■ **Exercise goal**: Transcribe all records below exactly, without images.

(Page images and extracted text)
============

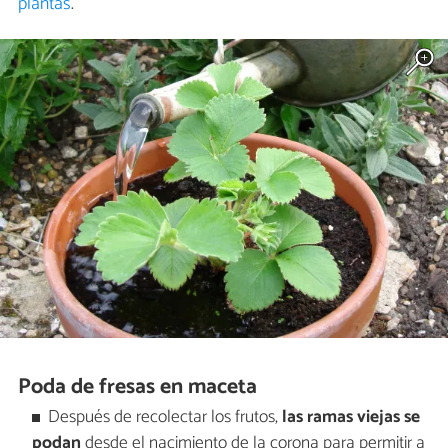
plantas
.
Poda de fresas en maceta
Después de recolectar los frutos,
las ramas viejas se
podan
desde el nacimiento de la corona para permitir a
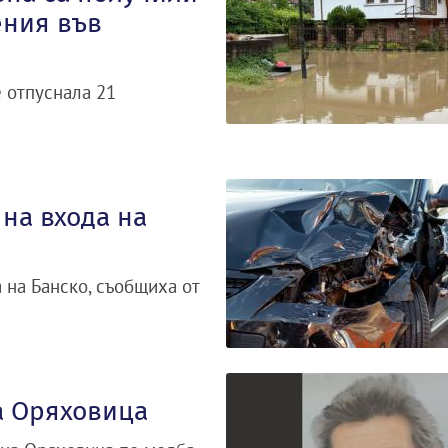
ения във
е отпуснала 21
на входа на
 на Банско, съобщиха от
а Оряховица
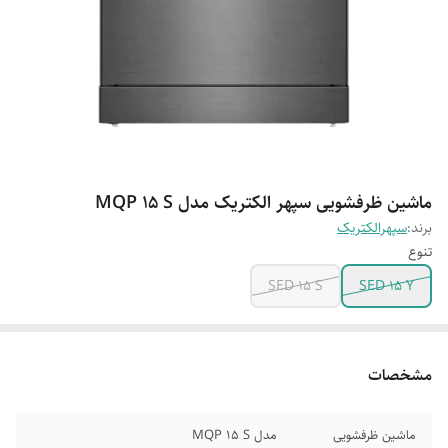
ماشین ظرفشویی سپهر الکتریک مدل MQP 15 S
برند:
سپهرالکتریک
تنوع
SED 15 S
SED 15 Y
مشخصات
ماشین ظرفشویی
مدل MQP 15 S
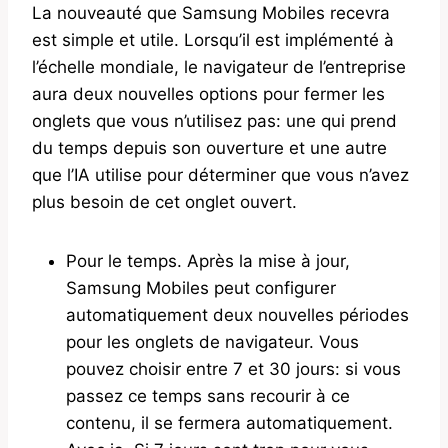
La nouveauté que Samsung Mobiles recevra
est simple et utile. Lorsqu’il est implémenté à
l’échelle mondiale, le navigateur de l’entreprise
aura deux nouvelles options pour fermer les
onglets que vous n’utilisez pas: une qui prend
du temps depuis son ouverture et une autre
que l’IA utilise pour déterminer que vous n’avez
plus besoin de cet onglet ouvert.
Pour le temps. Après la mise à jour,
Samsung Mobiles peut configurer
automatiquement deux nouvelles périodes
pour les onglets de navigateur. Vous
pouvez choisir entre 7 et 30 jours: si vous
passez ce temps sans recourir à ce
contenu, il se fermera automatiquement.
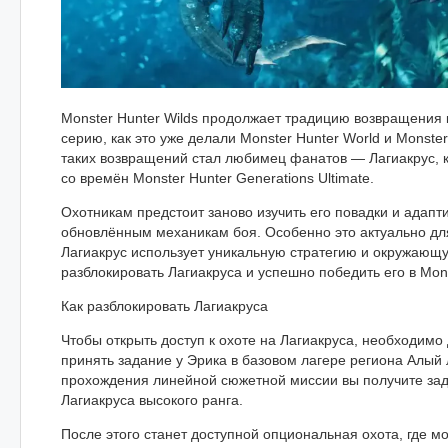
Monster Hunter Wilds продолжает традицию возвращения 
серию, как это уже делали Monster Hunter World и Monster
таких возвращений стал любимец фанатов — Лагиакрус, 
со времён Monster Hunter Generations Ultimate.
Охотникам предстоит заново изучить его повадки и адапт
обновлённым механикам боя. Особенно это актуально для
Лагиакрус использует уникальную стратегию и окружающу
разблокировать Лагиакруса и успешно победить его в Mons
Как разблокировать Лагиакруса
Чтобы открыть доступ к охоте на Лагиакруса, необходимо
принять задание у Эрика в базовом лагере региона Алый 
прохождения линейной сюжетной миссии вы получите зад
Лагиакруса высокого ранга.
После этого станет доступной опциональная охота, где м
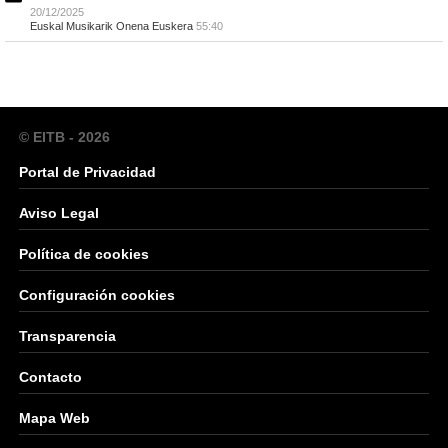
20/12/2025
Euskal Musikarik Onena Euskera
55:40
© EITB - 2026
Portal de Privacidad
Aviso Legal
Política de cookies
Configuración cookies
Transparencia
Contacto
Mapa Web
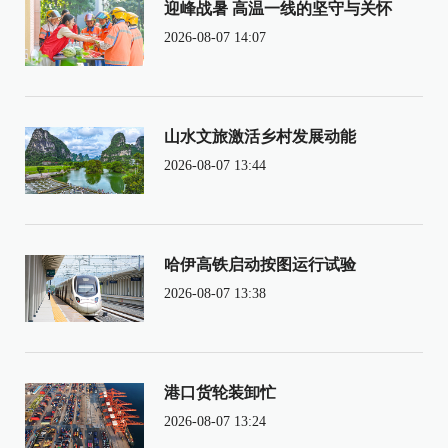
迎峰战暑 高温一线的坚守与关怀
2026-08-07 14:07
山水文旅激活乡村发展动能
2026-08-07 13:44
哈伊高铁启动按图运行试验
2026-08-07 13:38
港口货轮装卸忙
2026-08-07 13:24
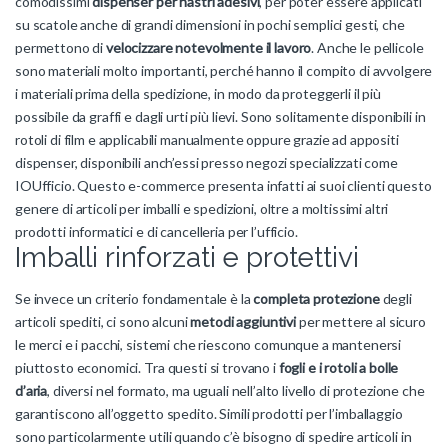
comodissimi
dispenser per nastri adesivi
, per poter essere applicati
su scatole anche di grandi dimensioni in pochi semplici gesti, che
permettono di
velocizzare notevolmente il lavoro
. Anche le pellicole
sono materiali molto importanti, perché hanno il compito di avvolgere
i materiali prima della spedizione, in modo da proteggerli il più
possibile da graffi e dagli urti più lievi. Sono solitamente disponibili in
rotoli di film e applicabili manualmente oppure grazie ad appositi
dispenser, disponibili anch’essi presso negozi specializzati come
IOUfficio. Questo e-commerce presenta infatti ai suoi clienti questo
genere di articoli per imballi e spedizioni, oltre a moltissimi altri
prodotti informatici e di cancelleria per l’ufficio.
Imballi rinforzati e protettivi
Se invece un criterio fondamentale è la
completa protezione
degli
articoli spediti, ci sono alcuni
metodi aggiuntivi
per mettere al sicuro
le merci e i pacchi, sistemi che riescono comunque a mantenersi
piuttosto economici. Tra questi si trovano i
fogli e i rotoli a bolle
d’aria
, diversi nel formato, ma uguali nell’alto livello di protezione che
garantiscono all’oggetto spedito. Simili prodotti per l’imballaggio
sono particolarmente utili quando c’è bisogno di spedire articoli in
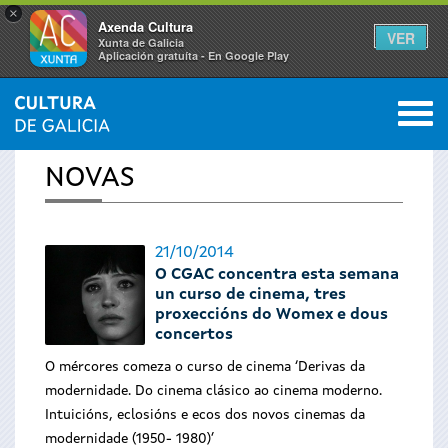
×
Axenda Cultura
VER
Xunta de Galicia
Aplicación gratuíta - En Google Play
Saltar al menú
M
INICIO
›
ACTUALIDADE
0
Vostede
NOVAS
está
aquí
21/10/2014
O CGAC concentra esta semana
un curso de cinema, tres
proxeccións do Womex e dous
concertos
O mércores comeza o curso de cinema ‘Derivas da
modernidade. Do cinema clásico ao cinema moderno.
Intuicións, eclosións e ecos dos novos cinemas da
modernidade (1950- 1980)’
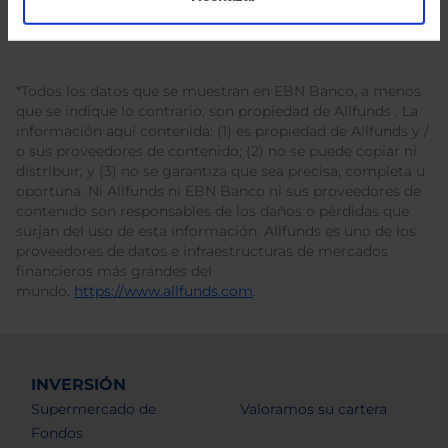
*Todos los datos que se muestran en EBN Banco, a menos
que se indique lo contrario, son propiedad de Allfunds . La
información aquí contenida: (1) es propiedad de Allfunds y /
o sus proveedores de contenido; (2) no se puede copiar ni
distribuir; y (3) no se garantiza que sea precisa, completa u
oportuna. Ni Allfunds ni EBN Banco ni sus proveedores de
contenido son responsables de los daños o pérdidas que
surjan del uso de esta información. Allfunds es uno de los
proveedores de datos e infraestructuras de mercados
financieros más grandes del
mundo.
https://www.allfunds.com
.
INVERSIÓN
Supermercado de
Valoramos su cartera
Fondos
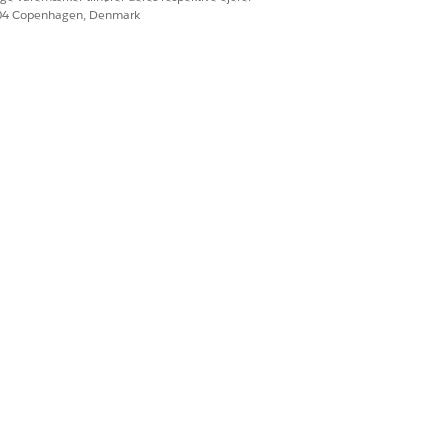
604 Copenhagen, Denmark
deragenter hjælper agenter med at
inger og udføre handlinger.
Ja
Nej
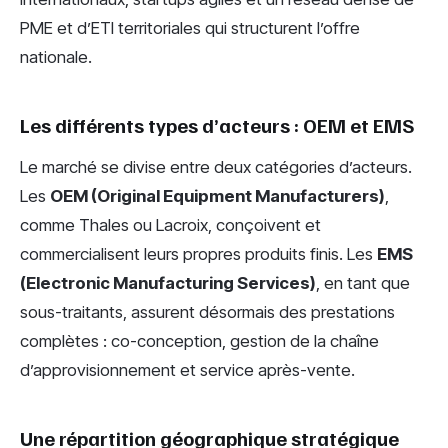
PME et d’ETI territoriales qui structurent l’offre
nationale.
Les différents types d’acteurs : OEM et EMS
Le marché se divise entre deux catégories d’acteurs.
Les
OEM (Original Equipment Manufacturers)
,
comme Thales ou Lacroix, conçoivent et
commercialisent leurs propres produits finis. Les
EMS
(Electronic Manufacturing Services)
, en tant que
sous-traitants, assurent désormais des prestations
complètes : co-conception, gestion de la chaîne
d’approvisionnement et service après-vente.
Une répartition géographique stratégique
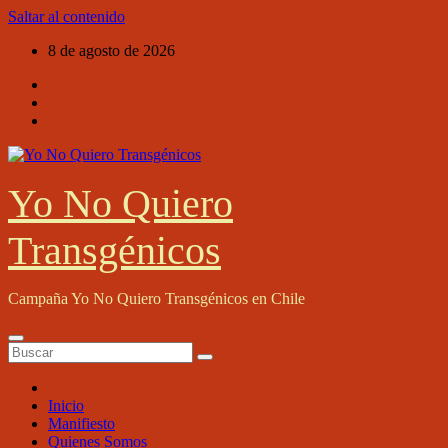
Saltar al contenido
8 de agosto de 2026
Yo No Quiero
Transgénicos
Campaña Yo No Quiero Transgénicos en Chile
Inicio
Manifiesto
Quienes Somos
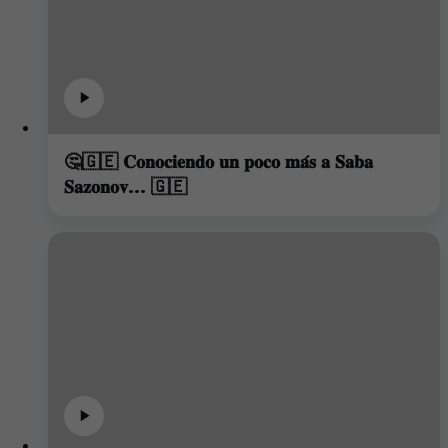
🤔🇬🇪 𝐂𝐨𝐧𝐨𝐜𝐢𝐞𝐧𝐝𝐨 𝐮𝐧 𝐩𝐨𝐜𝐨 𝐦𝐚́𝐬 𝐚 𝐒𝐚𝐛𝐚
𝐒𝐚𝐳𝐨𝐧𝐨𝐯... 🇬🇪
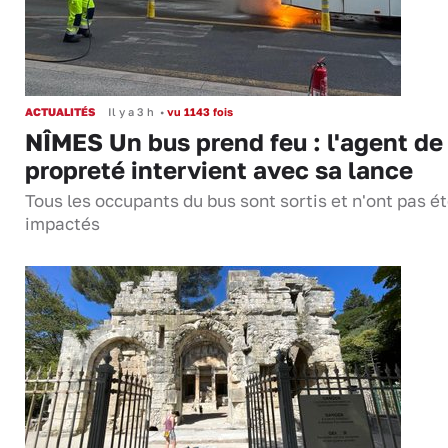
ACTUALITÉS
Il y a 3 h
•
vu 1143 fois
NÎMES Un bus prend feu : l'agent de
propreté intervient avec sa lance
Tous les occupants du bus sont sortis et n'ont pas é
impactés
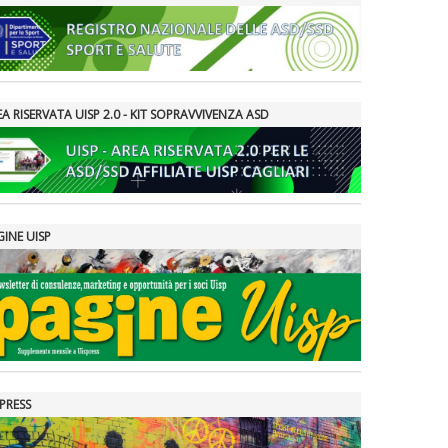
A RISERVATA UISP 2.0 - KIT SOPRAVVIVENZA ASD
GINE UISP
PRESS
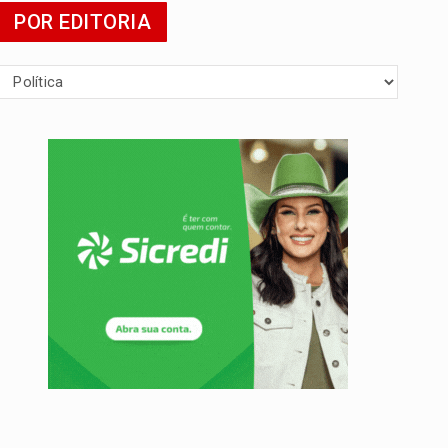
POR EDITORIA
 escola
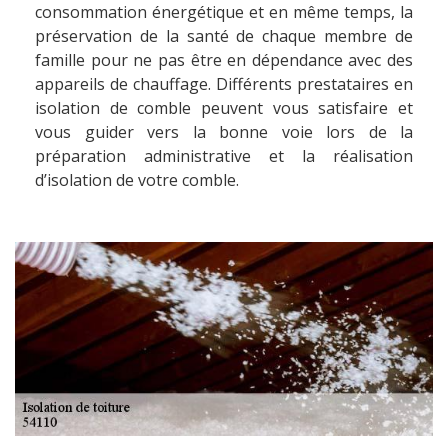
consommation énergétique et en même temps, la
préservation de la santé de chaque membre de
famille pour ne pas être en dépendance avec des
appareils de chauffage. Différents prestataires en
isolation de comble peuvent vous satisfaire et
vous guider vers la bonne voie lors de la
préparation administrative et la réalisation
d’isolation de votre comble.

============

■ **Solution to this exercise**:
plantas
.
Poda de fresas en maceta
Después de recolectar los frutos,
las ramas viejas se
podan
desde el nacimiento de la corona para permitir a
ения във
е отпуснала 21
на входа на
 на Банско, съобщиха от
а Оряховица
ماشین ظرفشویی سپهر الکتریک مدل MQP 15 S
برند:
سپهرالکتریک
تنوع
SED 15 S
SED 15 Y
مشخصات
ماشین ظرفشویی
مدل MQP 15 S
La nouveauté que Samsung Mobiles recevra
est simple et utile. Lorsqu’il est implémenté à
l’échelle mondiale, le navigateur de l’entreprise
aura deux nouvelles options pour fermer les
onglets que vous n’utilisez pas: une qui prend
du temps depuis son ouverture et une autre
que l’IA utilise pour déterminer que vous n’avez
plus besoin de cet onglet ouvert.
Pour le temps. Après la mise à jour,
Samsung Mobiles peut configurer
automatiquement deux nouvelles périodes
pour les onglets de navigateur. Vous
pouvez choisir entre 7 et 30 jours: si vous
passez ce temps sans recourir à ce
contenu, il se fermera automatiquement.
Monster Hunter Wilds продолжает традицию возвращения 
серию, как это уже делали Monster Hunter World и Monster
таких возвращений стал любимец фанатов — Лагиакрус, 
со времён Monster Hunter Generations Ultimate.
Охотникам предстоит заново изучить его повадки и адапт
обновлённым механикам боя. Особенно это актуально для
Лагиакрус использует уникальную стратегию и окружающу
разблокировать Лагиакруса и успешно победить его в Mons
Как разблокировать Лагиакруса
Чтобы открыть доступ к охоте на Лагиакруса, необходимо
принять задание у Эрика в базовом лагере региона Алый 
прохождения линейной сюжетной миссии вы получите зад
Лагиакруса высокого ранга.
После этого станет доступной опциональная охота, где м
20/12/2025
Euskal Musikarik Onena Euskera
55:40
© EITB - 2026
Portal de Privacidad
Aviso Legal
Política de cookies
Configuración cookies
Transparencia
Contacto
Mapa Web
迎峰战暑 高温一线的坚守与关怀
2026-08-07 14:07
山水文旅激活乡村发展动能
2026-08-07 13:44
哈伊高铁启动按图运行试验
2026-08-07 13:38
港口货轮装卸忙
2026-08-07 13:24
comodissimi
dispenser per nastri adesivi
, per poter essere applicati
su scatole anche di grandi dimensioni in pochi semplici gesti, che
permettono di
velocizzare notevolmente il lavoro
. Anche le pellicole
sono materiali molto importanti, perché hanno il compito di avvolgere
i materiali prima della spedizione, in modo da proteggerli il più
possibile da graffi e dagli urti più lievi. Sono solitamente disponibili in
rotoli di film e applicabili manualmente oppure grazie ad appositi
dispenser, disponibili anch’essi presso negozi specializzati come
IOUfficio. Questo e-commerce presenta infatti ai suoi clienti questo
genere di articoli per imballi e spedizioni, oltre a moltissimi altri
prodotti informatici e di cancelleria per l’ufficio.
Imballi rinforzati e protettivi
Se invece un criterio fondamentale è la
completa protezione
degli
articoli spediti, ci sono alcuni
metodi aggiuntivi
per mettere al sicuro
le merci e i pacchi, sistemi che riescono comunque a mantenersi
piuttosto economici. Tra questi si trovano i
fogli e i rotoli a bolle
d’aria
, diversi nel formato, ma uguali nell’alto livello di protezione che
garantiscono all’oggetto spedito. Simili prodotti per l’imballaggio
sono particolarmente utili quando c’è bisogno di spedire articoli in
×
Axenda Cultura
VER
Xunta de Galicia
Aplicación gratuíta - En Google Play
Saltar al menú
M
INICIO
›
ACTUALIDADE
0
Vostede
NOVAS
está
aquí
21/10/2014
O CGAC concentra esta semana
un curso de cinema, tres
proxeccións do Womex e dous
concertos
O mércores comeza o curso de cinema ‘Derivas da
modernidade. Do cinema clásico ao cinema moderno.
Intuicións, eclosións e ecos dos novos cinemas da
modernidade (1950- 1980)’
*Todos los datos que se muestran en EBN Banco, a menos
que se indique lo contrario, son propiedad de Allfunds . La
información aquí contenida: (1) es propiedad de Allfunds y /
o sus proveedores de contenido; (2) no se puede copiar ni
distribuir; y (3) no se garantiza que sea precisa, completa u
oportuna. Ni Allfunds ni EBN Banco ni sus proveedores de
contenido son responsables de los daños o pérdidas que
surjan del uso de esta información. Allfunds es uno de los
proveedores de datos e infraestructuras de mercados
financieros más grandes del
mundo.
https://www.allfunds.com
.
INVERSIÓN
Supermercado de
Valoramos su cartera
Fondos
604 Copenhagen, Denmark
deragenter hjælper agenter med at
inger og udføre handlinger.
Ja
Nej
PME et d’ETI territoriales qui structurent l’offre
nationale.
Les différents types d’acteurs : OEM et EMS
Le marché se divise entre deux catégories d’acteurs.
Les
OEM (Original Equipment Manufacturers)
,
comme Thales ou Lacroix, conçoivent et
commercialisent leurs propres produits finis. Les
EMS
(Electronic Manufacturing Services)
, en tant que
sous-traitants, assurent désormais des prestations
complètes : co-conception, gestion de la chaîne
d’approvisionnement et service après-vente.
Une répartition géographique stratégique
Saltar al contenido
8 de agosto de 2026
Yo No Quiero
Transgénicos
Campaña Yo No Quiero Transgénicos en Chile
Inicio
Manifiesto
Quienes Somos
🤔🇬🇪 𝐂𝐨𝐧𝐨𝐜𝐢𝐞𝐧𝐝𝐨 𝐮𝐧 𝐩𝐨𝐜𝐨 𝐦𝐚́𝐬 𝐚 𝐒𝐚𝐛𝐚
𝐒𝐚𝐳𝐨𝐧𝐨𝐯... 🇬🇪
ACTUALITÉS
Il y a 3 h
•
vu 1143 fois
NÎMES Un bus prend feu : l'agent de
propreté intervient avec sa lance
Tous les occupants du bus sont sortis et n'ont pas é
impactés
A RISERVATA UISP 2.0 - KIT SOPRAVVIVENZA ASD
GINE UISP
PRESS
POR EDITORIA
 escola
consommation énergétique et en même temps, la
préservation de la santé de chaque membre de
famille pour ne pas être en dépendance avec des
appareils de chauffage. Différents prestataires en
isolation de comble peuvent vous satisfaire et
vous guider vers la bonne voie lors de la
préparation administrative et la réalisation
d’isolation de votre comble.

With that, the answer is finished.